*The problem*. From the line below that contains "Тож першочерговою задачею" to the line that contains "інтерполяції, тобто умова", repeat every line exactly, both ends included, and nothing else.

──────── Data extracts

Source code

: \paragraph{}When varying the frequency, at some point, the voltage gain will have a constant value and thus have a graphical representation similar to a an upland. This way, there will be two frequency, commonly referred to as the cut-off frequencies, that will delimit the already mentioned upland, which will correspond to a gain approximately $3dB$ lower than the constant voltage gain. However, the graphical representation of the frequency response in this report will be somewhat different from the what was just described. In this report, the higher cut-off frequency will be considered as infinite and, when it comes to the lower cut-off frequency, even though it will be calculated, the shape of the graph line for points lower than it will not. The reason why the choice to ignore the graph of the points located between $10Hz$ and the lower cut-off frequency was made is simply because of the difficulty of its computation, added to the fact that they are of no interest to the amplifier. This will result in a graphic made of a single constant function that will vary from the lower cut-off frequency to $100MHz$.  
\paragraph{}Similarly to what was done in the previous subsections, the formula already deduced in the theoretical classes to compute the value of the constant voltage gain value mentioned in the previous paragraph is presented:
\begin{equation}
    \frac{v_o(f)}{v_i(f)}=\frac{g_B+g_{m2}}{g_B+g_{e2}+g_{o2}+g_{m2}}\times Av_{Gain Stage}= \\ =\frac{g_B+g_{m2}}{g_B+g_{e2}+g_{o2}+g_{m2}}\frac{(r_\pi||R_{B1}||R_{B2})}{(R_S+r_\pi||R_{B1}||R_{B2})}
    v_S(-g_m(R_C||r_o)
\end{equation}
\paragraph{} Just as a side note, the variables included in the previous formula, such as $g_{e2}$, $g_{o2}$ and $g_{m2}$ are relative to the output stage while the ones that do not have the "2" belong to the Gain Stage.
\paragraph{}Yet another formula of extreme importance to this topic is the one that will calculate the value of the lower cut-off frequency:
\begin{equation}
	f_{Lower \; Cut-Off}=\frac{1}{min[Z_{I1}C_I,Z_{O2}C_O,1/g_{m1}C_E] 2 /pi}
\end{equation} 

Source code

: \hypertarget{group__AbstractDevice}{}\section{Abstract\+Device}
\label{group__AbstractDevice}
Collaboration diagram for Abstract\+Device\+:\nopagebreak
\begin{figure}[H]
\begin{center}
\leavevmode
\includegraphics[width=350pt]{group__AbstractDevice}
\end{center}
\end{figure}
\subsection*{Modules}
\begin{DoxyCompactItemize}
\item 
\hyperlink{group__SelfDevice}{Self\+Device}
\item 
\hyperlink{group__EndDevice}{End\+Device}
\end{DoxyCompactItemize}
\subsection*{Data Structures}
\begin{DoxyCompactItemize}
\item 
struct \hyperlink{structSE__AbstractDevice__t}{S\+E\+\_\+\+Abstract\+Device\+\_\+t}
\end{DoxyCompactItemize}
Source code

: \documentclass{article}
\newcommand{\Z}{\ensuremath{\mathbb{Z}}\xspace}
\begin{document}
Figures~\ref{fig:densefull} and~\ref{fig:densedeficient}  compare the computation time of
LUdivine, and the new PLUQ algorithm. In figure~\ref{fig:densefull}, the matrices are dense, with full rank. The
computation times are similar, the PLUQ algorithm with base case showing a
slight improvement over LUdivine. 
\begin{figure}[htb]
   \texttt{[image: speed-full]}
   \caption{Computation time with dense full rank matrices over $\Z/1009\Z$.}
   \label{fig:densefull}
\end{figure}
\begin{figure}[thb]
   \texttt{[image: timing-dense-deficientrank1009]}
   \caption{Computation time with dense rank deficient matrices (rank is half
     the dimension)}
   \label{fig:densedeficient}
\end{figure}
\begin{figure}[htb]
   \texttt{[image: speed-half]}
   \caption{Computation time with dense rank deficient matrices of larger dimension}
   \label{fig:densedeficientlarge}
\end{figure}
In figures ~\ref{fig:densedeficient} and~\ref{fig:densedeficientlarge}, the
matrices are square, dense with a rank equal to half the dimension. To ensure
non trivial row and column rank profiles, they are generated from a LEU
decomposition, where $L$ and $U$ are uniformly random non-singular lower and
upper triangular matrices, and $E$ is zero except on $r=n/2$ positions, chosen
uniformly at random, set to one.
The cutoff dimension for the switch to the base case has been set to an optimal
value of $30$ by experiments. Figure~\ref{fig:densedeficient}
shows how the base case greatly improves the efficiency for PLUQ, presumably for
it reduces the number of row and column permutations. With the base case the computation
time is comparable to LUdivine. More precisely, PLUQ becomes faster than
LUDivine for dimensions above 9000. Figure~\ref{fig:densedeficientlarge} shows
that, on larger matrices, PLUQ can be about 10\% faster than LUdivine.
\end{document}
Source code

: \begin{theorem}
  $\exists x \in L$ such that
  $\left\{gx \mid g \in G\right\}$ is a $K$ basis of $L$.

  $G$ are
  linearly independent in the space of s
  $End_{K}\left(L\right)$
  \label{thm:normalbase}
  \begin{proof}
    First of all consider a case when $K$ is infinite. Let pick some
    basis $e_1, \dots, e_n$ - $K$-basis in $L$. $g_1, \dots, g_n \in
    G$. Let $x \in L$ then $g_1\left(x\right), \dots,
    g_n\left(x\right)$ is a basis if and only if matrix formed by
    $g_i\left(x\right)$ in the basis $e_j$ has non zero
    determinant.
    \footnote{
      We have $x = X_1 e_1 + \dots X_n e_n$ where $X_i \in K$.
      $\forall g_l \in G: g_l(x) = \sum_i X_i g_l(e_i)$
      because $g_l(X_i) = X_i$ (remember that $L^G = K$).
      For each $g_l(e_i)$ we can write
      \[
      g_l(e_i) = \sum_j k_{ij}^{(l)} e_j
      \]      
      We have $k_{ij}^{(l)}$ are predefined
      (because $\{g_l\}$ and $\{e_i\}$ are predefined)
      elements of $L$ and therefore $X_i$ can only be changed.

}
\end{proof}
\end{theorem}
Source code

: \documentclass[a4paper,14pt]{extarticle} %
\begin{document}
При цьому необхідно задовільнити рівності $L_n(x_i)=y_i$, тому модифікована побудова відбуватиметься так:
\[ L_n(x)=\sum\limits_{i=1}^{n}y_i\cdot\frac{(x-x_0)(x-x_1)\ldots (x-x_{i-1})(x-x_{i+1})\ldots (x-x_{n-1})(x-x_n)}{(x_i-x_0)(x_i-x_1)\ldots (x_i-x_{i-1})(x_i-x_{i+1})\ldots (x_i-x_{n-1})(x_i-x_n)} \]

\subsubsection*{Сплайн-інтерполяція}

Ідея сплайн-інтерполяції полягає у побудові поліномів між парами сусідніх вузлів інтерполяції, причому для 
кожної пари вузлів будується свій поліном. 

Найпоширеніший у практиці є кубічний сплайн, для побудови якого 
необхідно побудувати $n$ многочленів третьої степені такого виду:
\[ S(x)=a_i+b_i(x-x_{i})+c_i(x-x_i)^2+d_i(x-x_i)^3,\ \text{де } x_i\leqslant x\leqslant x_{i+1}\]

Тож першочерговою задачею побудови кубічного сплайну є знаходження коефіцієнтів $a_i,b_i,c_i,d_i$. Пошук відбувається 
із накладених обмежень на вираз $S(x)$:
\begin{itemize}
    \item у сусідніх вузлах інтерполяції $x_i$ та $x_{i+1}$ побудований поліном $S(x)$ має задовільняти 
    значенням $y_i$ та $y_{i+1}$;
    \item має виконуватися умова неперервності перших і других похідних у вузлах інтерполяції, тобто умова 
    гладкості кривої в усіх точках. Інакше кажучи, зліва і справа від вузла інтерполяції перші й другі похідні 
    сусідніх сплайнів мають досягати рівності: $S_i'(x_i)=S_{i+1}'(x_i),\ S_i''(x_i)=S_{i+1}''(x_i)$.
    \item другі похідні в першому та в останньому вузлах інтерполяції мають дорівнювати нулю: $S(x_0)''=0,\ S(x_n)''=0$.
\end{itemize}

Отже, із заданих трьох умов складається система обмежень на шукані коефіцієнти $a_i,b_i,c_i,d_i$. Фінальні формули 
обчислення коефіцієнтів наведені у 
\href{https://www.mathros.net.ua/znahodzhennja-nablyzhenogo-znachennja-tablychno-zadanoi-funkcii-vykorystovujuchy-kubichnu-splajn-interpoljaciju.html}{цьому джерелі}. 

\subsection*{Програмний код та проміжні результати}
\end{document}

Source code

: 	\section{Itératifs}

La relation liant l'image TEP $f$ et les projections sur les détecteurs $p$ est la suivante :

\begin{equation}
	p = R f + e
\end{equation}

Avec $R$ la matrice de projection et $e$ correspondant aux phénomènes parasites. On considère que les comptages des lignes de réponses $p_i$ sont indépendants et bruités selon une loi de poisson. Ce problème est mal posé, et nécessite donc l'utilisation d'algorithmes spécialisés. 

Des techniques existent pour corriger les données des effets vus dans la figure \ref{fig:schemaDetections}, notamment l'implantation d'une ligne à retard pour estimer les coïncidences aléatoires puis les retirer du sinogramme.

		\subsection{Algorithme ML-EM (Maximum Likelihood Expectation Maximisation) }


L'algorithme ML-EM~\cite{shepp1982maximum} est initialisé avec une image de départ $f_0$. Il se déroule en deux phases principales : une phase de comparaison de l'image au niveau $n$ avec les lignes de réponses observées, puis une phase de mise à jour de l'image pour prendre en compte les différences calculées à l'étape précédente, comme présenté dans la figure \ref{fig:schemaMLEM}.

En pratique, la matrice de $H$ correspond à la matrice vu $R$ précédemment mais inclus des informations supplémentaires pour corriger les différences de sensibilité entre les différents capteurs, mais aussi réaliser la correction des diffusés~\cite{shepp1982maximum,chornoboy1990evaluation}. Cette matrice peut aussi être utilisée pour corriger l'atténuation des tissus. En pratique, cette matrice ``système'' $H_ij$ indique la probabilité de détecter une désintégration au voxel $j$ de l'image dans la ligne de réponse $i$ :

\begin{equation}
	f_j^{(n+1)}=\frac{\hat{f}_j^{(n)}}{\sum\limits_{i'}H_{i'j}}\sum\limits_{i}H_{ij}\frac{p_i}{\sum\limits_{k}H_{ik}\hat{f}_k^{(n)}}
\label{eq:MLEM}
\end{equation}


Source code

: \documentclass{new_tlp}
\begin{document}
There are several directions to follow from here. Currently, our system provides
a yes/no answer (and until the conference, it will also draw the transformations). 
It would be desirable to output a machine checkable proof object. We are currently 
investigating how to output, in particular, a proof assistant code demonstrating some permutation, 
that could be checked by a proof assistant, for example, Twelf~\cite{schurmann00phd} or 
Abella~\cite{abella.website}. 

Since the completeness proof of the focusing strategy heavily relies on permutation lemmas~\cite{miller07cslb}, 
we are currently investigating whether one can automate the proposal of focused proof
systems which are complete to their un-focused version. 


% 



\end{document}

────────────────

*Written answer*.
Тож першочерговою задачею побудови кубічного сплайну є знаходження коефіцієнтів $a_i,b_i,c_i,d_i$. Пошук відбувається 
із накладених обмежень на вираз $S(x)$:
\begin{itemize}
    \item у сусідніх вузлах інтерполяції $x_i$ та $x_{i+1}$ побудований поліном $S(x)$ має задовільняти 
    значенням $y_i$ та $y_{i+1}$;
    \item має виконуватися умова неперервності перших і других похідних у вузлах інтерполяції, тобто умова 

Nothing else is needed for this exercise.